Vertigineux, mais pas pour autant utopique, son projet doit permettre de recréer une forêt primaire transfrontalière de 70 000 hectares entre la France et la Belgique ou l’Allemagne. Sur ce périmètre la forêt existante serait laissée en libre évolution pendant 700 ans environ afin de donner le temps de croître à trois forêts successives : pionnière, post-pionnière et pour finir, primaire, à l’image de celles conservées par les USA, le Canada, la Russie, le Japon, la Nouvelle Zélande ou encore l’Australie. Une forêt haute, au sol riche car préservé des coupes, abritée d’une canopée et abritant une grande faune aujourd’hui disparue.
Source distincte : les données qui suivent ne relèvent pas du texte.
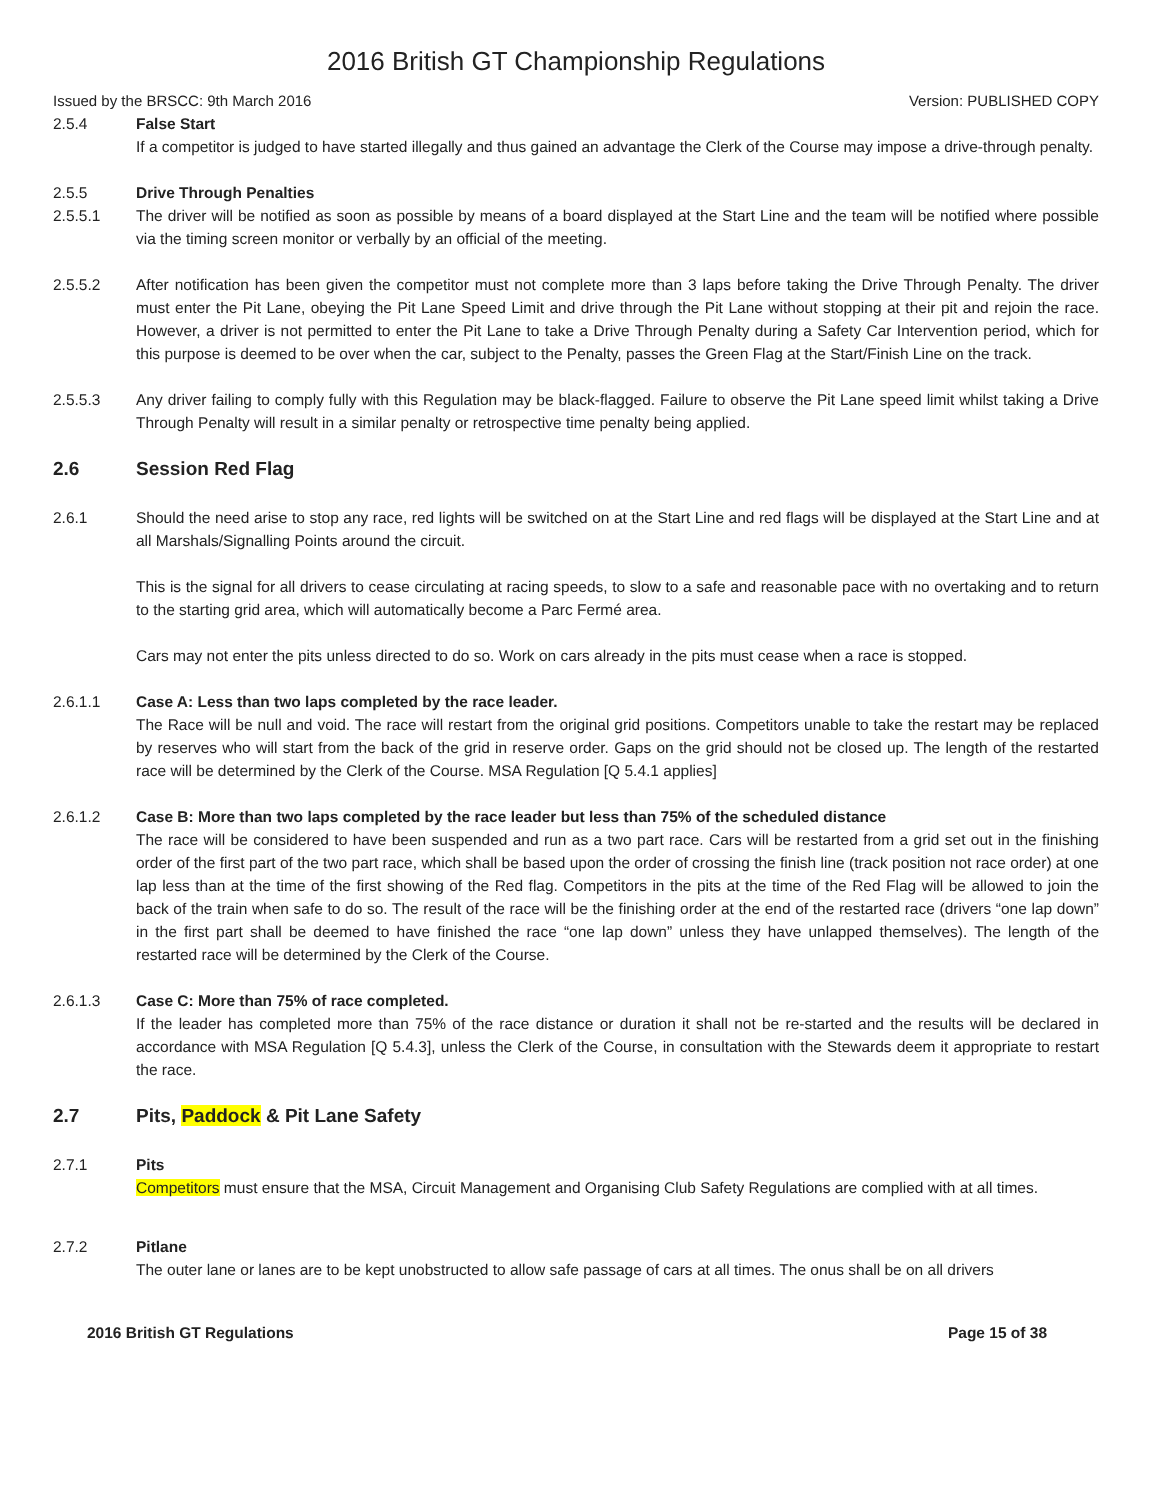2016 British GT Championship Regulations
Issued by the BRSCC: 9th March 2016 Version: PUBLISHED COPY
2.5.4 False Start
If a competitor is judged to have started illegally and thus gained an advantage the Clerk of the Course may impose a drive-through penalty.
2.5.5 Drive Through Penalties
2.5.5.1 The driver will be notified as soon as possible by means of a board displayed at the Start Line and the team will be notified where possible via the timing screen monitor or verbally by an official of the meeting.
2.5.5.2 After notification has been given the competitor must not complete more than 3 laps before taking the Drive Through Penalty. The driver must enter the Pit Lane, obeying the Pit Lane Speed Limit and drive through the Pit Lane without stopping at their pit and rejoin the race. However, a driver is not permitted to enter the Pit Lane to take a Drive Through Penalty during a Safety Car Intervention period, which for this purpose is deemed to be over when the car, subject to the Penalty, passes the Green Flag at the Start/Finish Line on the track.
2.5.5.3 Any driver failing to comply fully with this Regulation may be black-flagged. Failure to observe the Pit Lane speed limit whilst taking a Drive Through Penalty will result in a similar penalty or retrospective time penalty being applied.
2.6 Session Red Flag
2.6.1 Should the need arise to stop any race, red lights will be switched on at the Start Line and red flags will be displayed at the Start Line and at all Marshals/Signalling Points around the circuit.
This is the signal for all drivers to cease circulating at racing speeds, to slow to a safe and reasonable pace with no overtaking and to return to the starting grid area, which will automatically become a Parc Fermé area.
Cars may not enter the pits unless directed to do so. Work on cars already in the pits must cease when a race is stopped.
2.6.1.1 Case A: Less than two laps completed by the race leader.
The Race will be null and void. The race will restart from the original grid positions. Competitors unable to take the restart may be replaced by reserves who will start from the back of the grid in reserve order. Gaps on the grid should not be closed up. The length of the restarted race will be determined by the Clerk of the Course. MSA Regulation [Q 5.4.1 applies]
2.6.1.2 Case B: More than two laps completed by the race leader but less than 75% of the scheduled distance
The race will be considered to have been suspended and run as a two part race. Cars will be restarted from a grid set out in the finishing order of the first part of the two part race, which shall be based upon the order of crossing the finish line (track position not race order) at one lap less than at the time of the first showing of the Red flag. Competitors in the pits at the time of the Red Flag will be allowed to join the back of the train when safe to do so. The result of the race will be the finishing order at the end of the restarted race (drivers “one lap down” in the first part shall be deemed to have finished the race “one lap down” unless they have unlapped themselves). The length of the restarted race will be determined by the Clerk of the Course.
2.6.1.3 Case C: More than 75% of race completed.
If the leader has completed more than 75% of the race distance or duration it shall not be re-started and the results will be declared in accordance with MSA Regulation [Q 5.4.3], unless the Clerk of the Course, in consultation with the Stewards deem it appropriate to restart the race.
2.7 Pits, Paddock & Pit Lane Safety
2.7.1 Pits
Competitors must ensure that the MSA, Circuit Management and Organising Club Safety Regulations are complied with at all times.
2.7.2 Pitlane
The outer lane or lanes are to be kept unobstructed to allow safe passage of cars at all times. The onus shall be on all drivers
2016 British GT Regulations Page 15 of 38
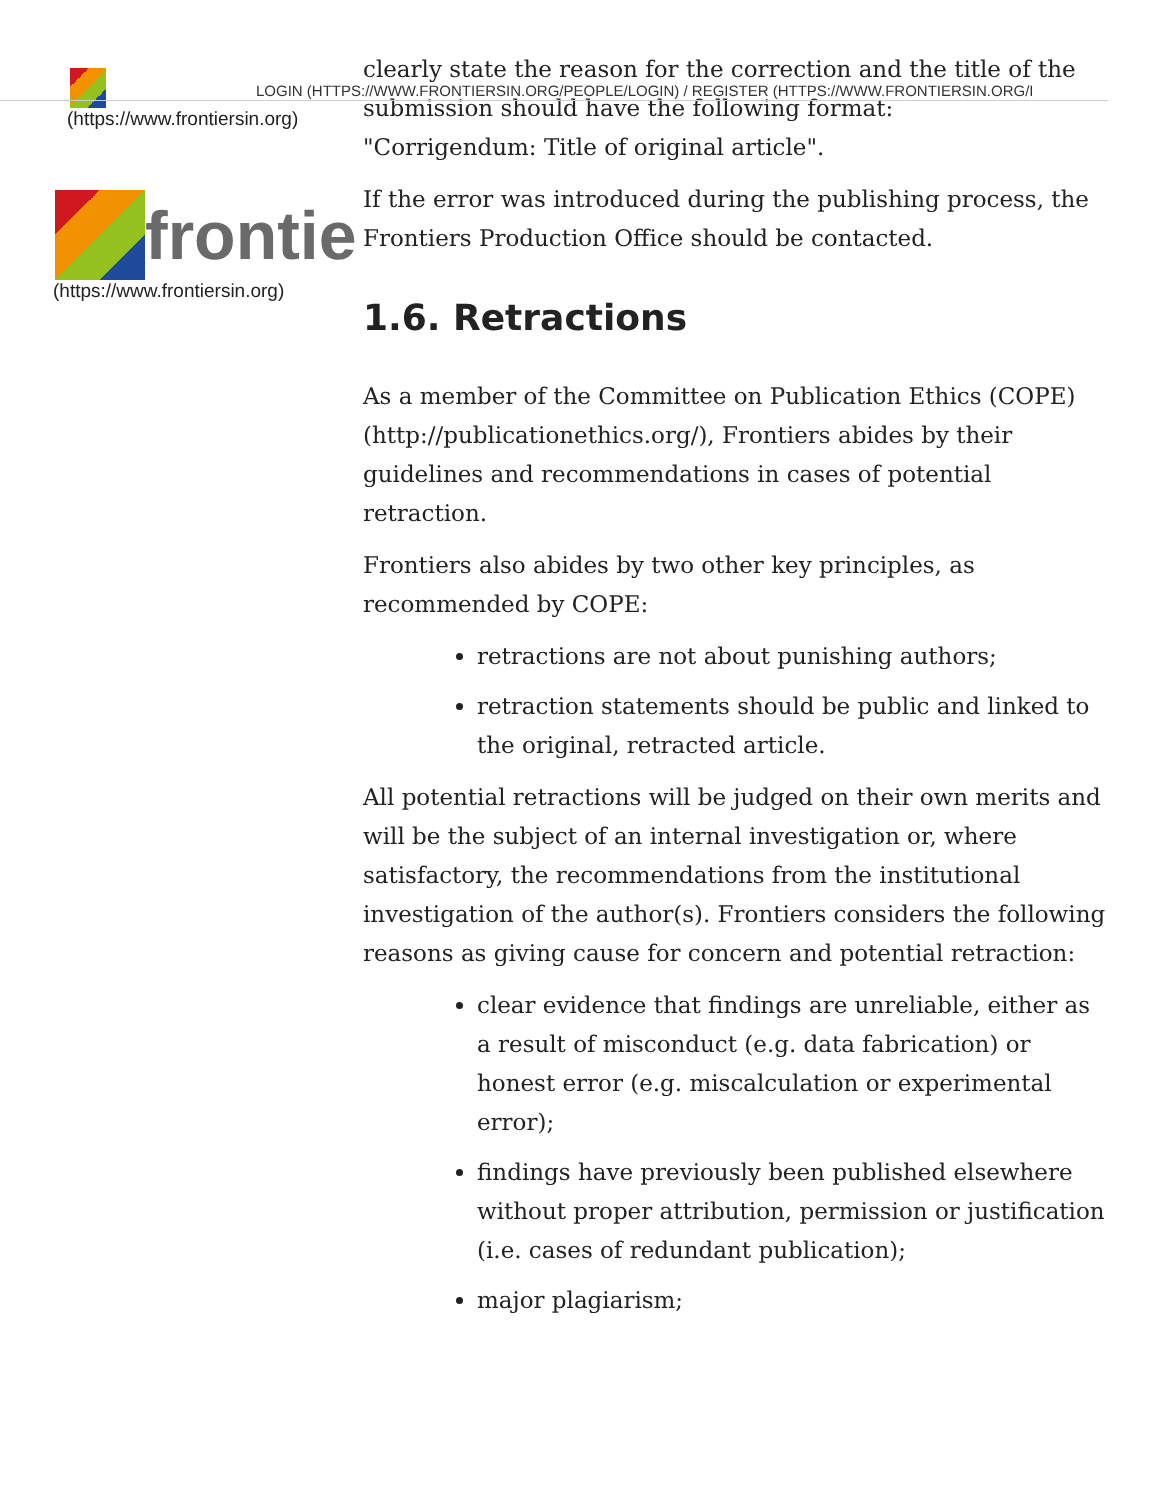LOGIN (HTTPS://WWW.FRONTIERSIN.ORG/PEOPLE/LOGIN) / REGISTER (HTTPS://WWW.FRONTIERSIN.ORG/I
(https://www.frontiersin.org)
frontie
(https://www.frontiersin.org)
clearly state the reason for the correction and the title of the submission should have the following format:
"Corrigendum: Title of original article".
If the error was introduced during the publishing process, the Frontiers Production Office should be contacted.
1.6. Retractions
As a member of the Committee on Publication Ethics (COPE) (http://publicationethics.org/), Frontiers abides by their guidelines and recommendations in cases of potential retraction.
Frontiers also abides by two other key principles, as recommended by COPE:
retractions are not about punishing authors;
retraction statements should be public and linked to the original, retracted article.
All potential retractions will be judged on their own merits and will be the subject of an internal investigation or, where satisfactory, the recommendations from the institutional investigation of the author(s). Frontiers considers the following reasons as giving cause for concern and potential retraction:
clear evidence that findings are unreliable, either as a result of misconduct (e.g. data fabrication) or honest error (e.g. miscalculation or experimental error);
findings have previously been published elsewhere without proper attribution, permission or justification (i.e. cases of redundant publication);
major plagiarism;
Beauté, biodiversité et poumon vert
L’un des premiers arguments mis en avant par Francis Hallé est la beauté. La forêt primaire est exceptionnellement belle, elle est la nature intacte de laquelle nous nous sommes tant éloignés et en cela elle n’a pas de prix.
Comme il le précise ensuite « la forêt primaire contient une biodiversité maximale quelle que soit la latitude considérée. Les arbres les plus âgés atteignent des dimensions maximales en hauteur, en diamètre de leur tronc, en étendue de leurs racines. Grâce à eux, les sols forestiers sont particulièrement fertiles. Par ailleurs, les vieilles futaies stockent infiniment mieux le carbone que les plantations de jeunes arbres[2], ce qui joue un rôle majeur dans l’équilibre du climat. Une attention particulière doit être accordée à ce que les troncs morts soient laissés au sol ; la décomposition du bois attire une faune et une flore spécifiques, qui garantissent l’initiation des chaînes alimentaires conduisant jusqu’à la grande faune»[3]. Captation du CO2, régulation du climat, reconstitution de ressources hydriques, réserve de la biodiversité… la forêt primaire contribue aussi à la protection de la vie humaine contre les pandémies grâce au maintien et au développement d’écosystèmes équilibrés.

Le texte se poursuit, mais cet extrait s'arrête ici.